-------- ESTRATTO FORNITO --------
Magistratura democratica
Magistratura e società

Il punto sulle mafie. Analisi sbagliate e necessità di correggerle. Rocco Sciarrone, Prima lezione di sociologia delle mafie (Laterza)

di Francesco Gianfrotta
già presidente sezione GIP Torino

Vecchi e nuovi errori di analisi. Eppure la storia, per chi vuole, sa essere “magistra vitae”. E i giuristi dovrebbero avere imparato che, se non si guarda oltre i confini del diritto, le competenze specialistiche rischiano di rimanere armi spuntate anche  sul piano delle tradizionali forme di contrasto alle mafie. Le quali, invece, si adattano al nuovo e si aggiornano, e così si rafforzano. 

1. Se permettete, parliamo di mafie

Un nuovo libro sulle mafie: inutile? La ragione di una simile reazione -se vi fosse- al volume di cui qui ci si occupa potrebbe facilmente immaginarsi: in materia, letteratura e saggistica sono abbondanti e non sembra che siano intervenute novità significative e allarmanti, in un contesto in cui da tempo non scorre più il sangue (da non dimenticare, però: rimangono, sempre, delle eccezioni, anche se riguardanti casi ritenuti per lo più di scarso rilievo, quali quelli in cui in cui “si ammazzano tra loro”). La delinquenza, anche organizzata, si sa, è sempre esistita; quella mafiosa, benché non più radicata soltanto in alcune regioni meridionali, ad avviso di molti, non genera modifiche importanti dei contesti socio-economici e dell’ordine pubblico: dunque, nonostante sia presente anche fuori dalle aree tradizionali e all’estero, ciò non sarebbe valida ragione per rinnovate attenzioni sul tema.
--------
### ISTRUZIONE 1
Traduci in inglese questa frase dell'estratto fornito sulle mafie: "Eppure la storia, per chi vuole, sa essere “magistra vitae”."
### ISTRUZIONE 2
Fornisci il seguito dell'estratto fornito sulle mafie, riprendendo il discorso subito dopo la sua ultima frase.
-------- VOCI DEL DATASET --------
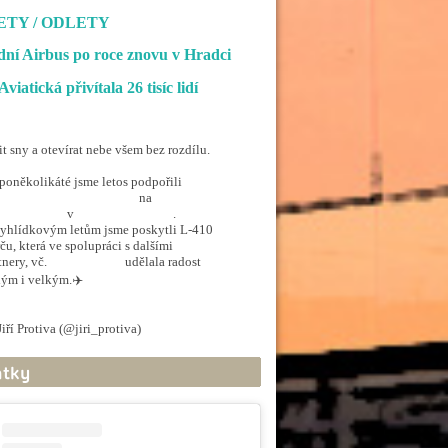
ETY / ODLETY
ní Airbus po roce znovu v Hradci
Aviatická přivítala 26 tisíc lidí
it sny a otevírat nebe všem bez rozdílu.
poněkolikáté jsme letos podpořili
penSkiesForHandicapped
na
rporthkcity
v
@hradec_kralove
.
yhlídkovým letům jsme poskytli L-410
ču, která ve spolupráci s dalšími
tnery, vč.
@ArmadaCR
udělala radost
ým i velkým.✈️
.twitter.com/5EkzdsVvfR
iří Protiva (@jiri_protiva)
June 20, 2026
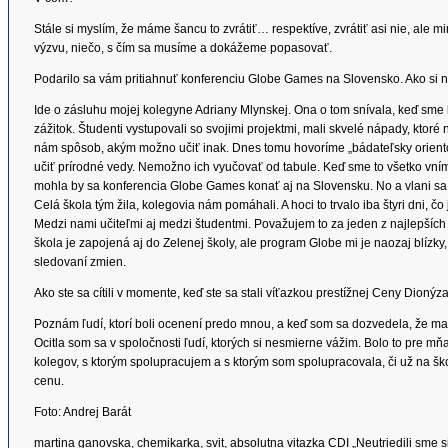
Stále si myslím, že máme šancu to zvrátiť… respektíve, zvrátiť asi nie, al
výzvu, niečo, s čím sa musíme a dokážeme popasovať.
Podarilo sa vám pritiahnuť konferenciu Globe Games na Slovensko. Ako si 
Ide o zásluhu mojej kolegyne Adriany Mlynskej. Ona o tom snívala, keď sme
zážitok. Študenti vystupovali so svojimi projektmi, mali skvelé nápady, ktoré 
nám spôsob, akým možno učiť inak. Dnes tomu hovoríme „bádateľsky orientov
učiť prírodné vedy. Nemožno ich vyučovať od tabule. Keď sme to všetko vníma
mohla by sa konferencia Globe Games konať aj na Slovensku. No a vlani sa to
Celá škola tým žila, kolegovia nám pomáhali. A hoci to trvalo iba štyri dni, čo 
Medzi nami učiteľmi aj medzi študentmi. Považujem to za jeden z najlepších 
škola je zapojená aj do Zelenej školy, ale program Globe mi je naozaj blízky,
sledovaní zmien.
Ako ste sa cítili v momente, keď ste sa stali víťazkou prestížnej Ceny Dionýza
Poznám ľudí, ktorí boli ocenení predo mnou, a keď som sa dozvedela, že ma 
Ocitla som sa v spoločnosti ľudí, ktorých si nesmierne vážim. Bolo to pre mň
kolegov, s ktorým spolupracujem a s ktorým som spolupracovala, či už na šk
cenu.
Foto: Andrej Barát
martina ganovska, chemikarka, svit, absolutna vitazka CDI „Neutriedili sme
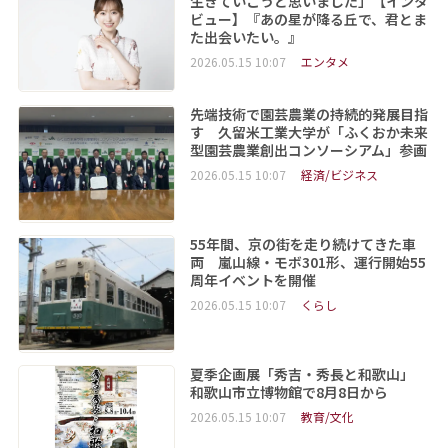
生きていこうと思いました」【インタ
ビュー】『あの星が降る丘で、君とま
た出会いたい。』
2026.05.15 10:07
エンタメ
先端技術で園芸農業の持続的発展目指
す 久留米工業大学が「ふくおか未来
型園芸農業創出コンソーシアム」参画
2026.05.15 10:07
経済/ビジネス
55年間、京の街を走り続けてきた車
両 嵐山線・モボ301形、運行開始55
周年イベントを開催
2026.05.15 10:07
くらし
夏季企画展「秀吉・秀長と和歌山」
和歌山市立博物館で8月8日から
2026.05.15 10:07
教育/文化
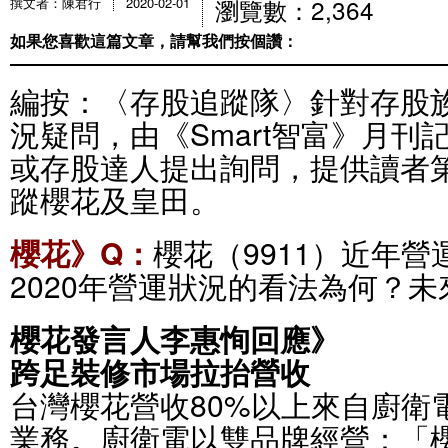
瀏覽數：2,364
撰文者：陳君行
2020-02-01
如果您喜歡這篇文章，請幫我們按個讚：
編按：〈存股追蹤隊〉針對存股
況疑問，由《Smart智富》月刊
或存股達人提出詢問，提供讀者
蹤櫻花及皇田。
櫻花》Q：
櫻花（9911）近年
2020年營運狀況的看法為何？
櫻花發言人李惠恂回應》
跨足裝修市場拉抬營收
台灣櫻花營收80%以上來自廚衛
業務。廚衛電以雙品牌經營：「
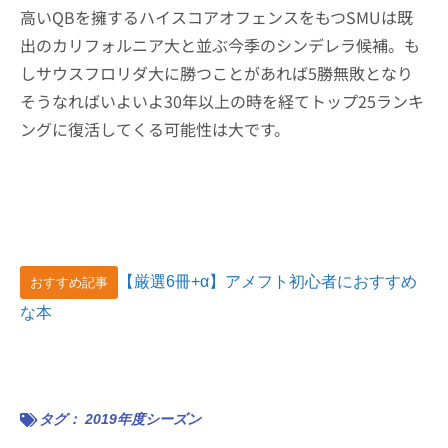
高いQBを擁するハイスコアオフェンスをもつSMUは既
出のカリフォルニア大と並ぶ今季のシンデレラ候補。も
しサウスフロリダ大に勝つことがあれば5勝無敗となり
そうなればいよいよ30年以上の時を経てトップ25ランキ
ングに復活してくる可能性は大です。
【厳選6冊+α】アメフト初心者におすすめ
おすすめ記事
な本
タグ：
2019年度シーズン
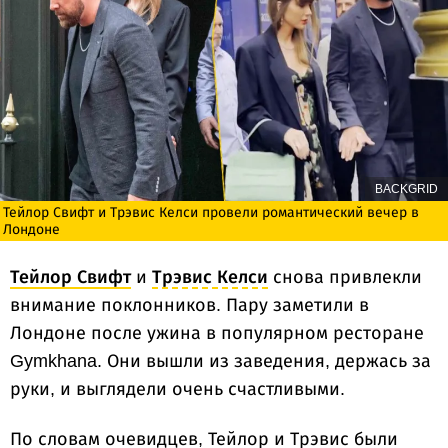
BACKGRID
Тейлор Свифт и Трэвис Келси провели романтический вечер в
Лондоне
Тейлор Свифт
и
Трэвис Келси
снова привлекли
внимание поклонников. Пару заметили в
Лондоне после ужина в популярном ресторане
Gymkhana. Они вышли из заведения, держась за
руки, и выглядели очень счастливыми.
По словам очевидцев, Тейлор и Трэвис были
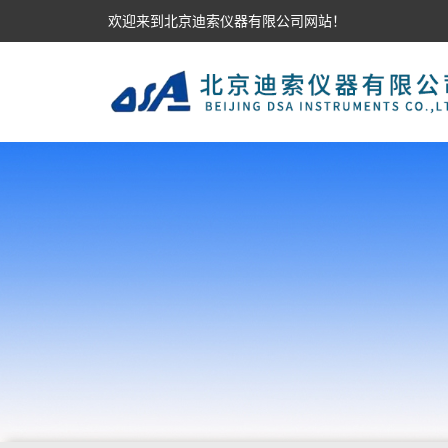
欢迎来到北京迪索仪器有限公司网站！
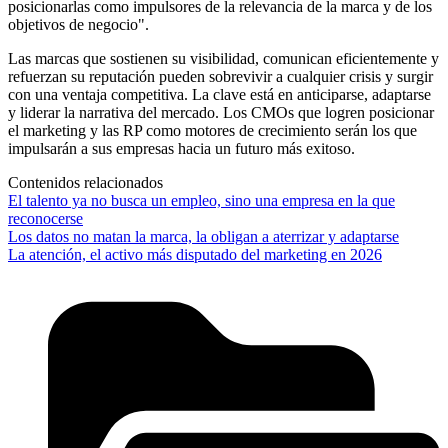
posicionarlas como impulsores de la relevancia de la marca y de los
objetivos de negocio".
Las marcas que sostienen su visibilidad, comunican eficientemente y
refuerzan su reputación pueden sobrevivir a cualquier crisis y surgir
con una ventaja competitiva. La clave está en anticiparse, adaptarse
y liderar la narrativa del mercado. Los CMOs que logren posicionar
el marketing y las RP como motores de crecimiento serán los que
impulsarán a sus empresas hacia un futuro más exitoso.
Contenidos relacionados
El talento ya no busca un empleo, sino una empresa en la que
reconocerse
Los datos no matan la marca, la obligan a aterrizar y adaptarse
La atención, el activo más disputado del marketing en 2026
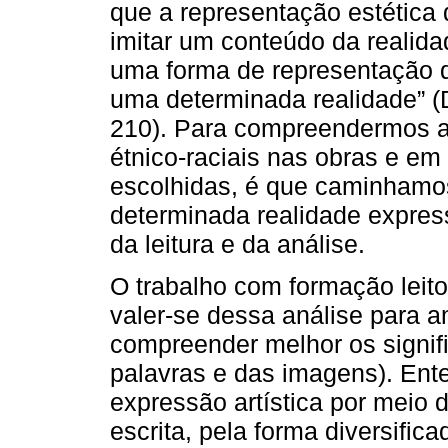
que a representação estética 
imitar um conteúdo da realidade
uma forma de representação 
uma determinada realidade”
210). Para compreendermos a
étnico-raciais nas obras e em
escolhidas, é que caminhamo
determinada realidade expressa
da leitura e da análise.
O trabalho com formação leito
valer-se dessa análise para a
compreender melhor os signifi
palavras e das imagens). Ent
expressão artística por meio d
escrita, pela forma diversific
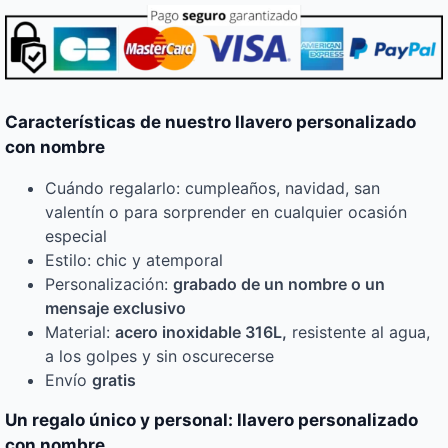
Características de nuestro llavero personalizado
con nombre
Cuándo regalarlo: cumpleaños, navidad, san
valentín o para sorprender en cualquier ocasión
especial
Estilo: chic y atemporal
Personalización:
grabado de un nombre o un
mensaje exclusivo
Material:
acero inoxidable 316L,
resistente al agua,
a los golpes y sin oscurecerse
Envío
gratis
Un regalo único y personal: llavero personalizado
con nombre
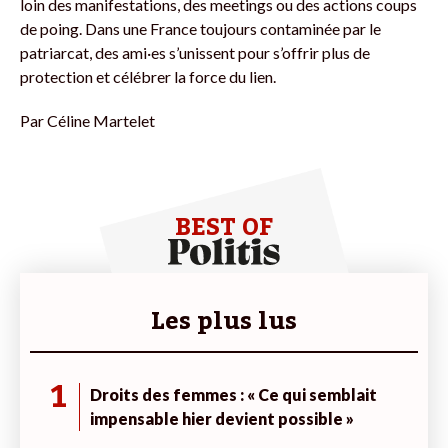
loin des manifestations, des meetings ou des actions coups
de poing. Dans une France toujours contaminée par le
patriarcat, des ami·es s’unissent pour s’offrir plus de
protection et célébrer la force du lien.
Par
Céline Martelet
BEST OF
Les plus lus
1
Droits des femmes : « Ce qui semblait
impensable hier devient possible »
--------
### RISULTATO 1
Yet history, for those who are willing, can be a "magistra vitae."

### RISULTATO 2
Questo, in sintesi, potrebbe essere il pensiero di alcuni che vedessero in libreria l’ultimo libro di Rocco Sciarrone, Prima lezione di sociologia delle mafie, edito da Laterza. Torna alla mente l’opinione di quel Ministro che disse che occorreva abituarsi a convivere con le mafie; e non va forse trascurato il fatto che, in un’improbabile graduatoria della sofferenza, Kiev, Gaza e tanti altri posti del pianeta sono luoghi nei quali si sta molto peggio che da noi: il che potrebbe contribuire al risultato che non tutti siano disposti a sentir parlare di mafie.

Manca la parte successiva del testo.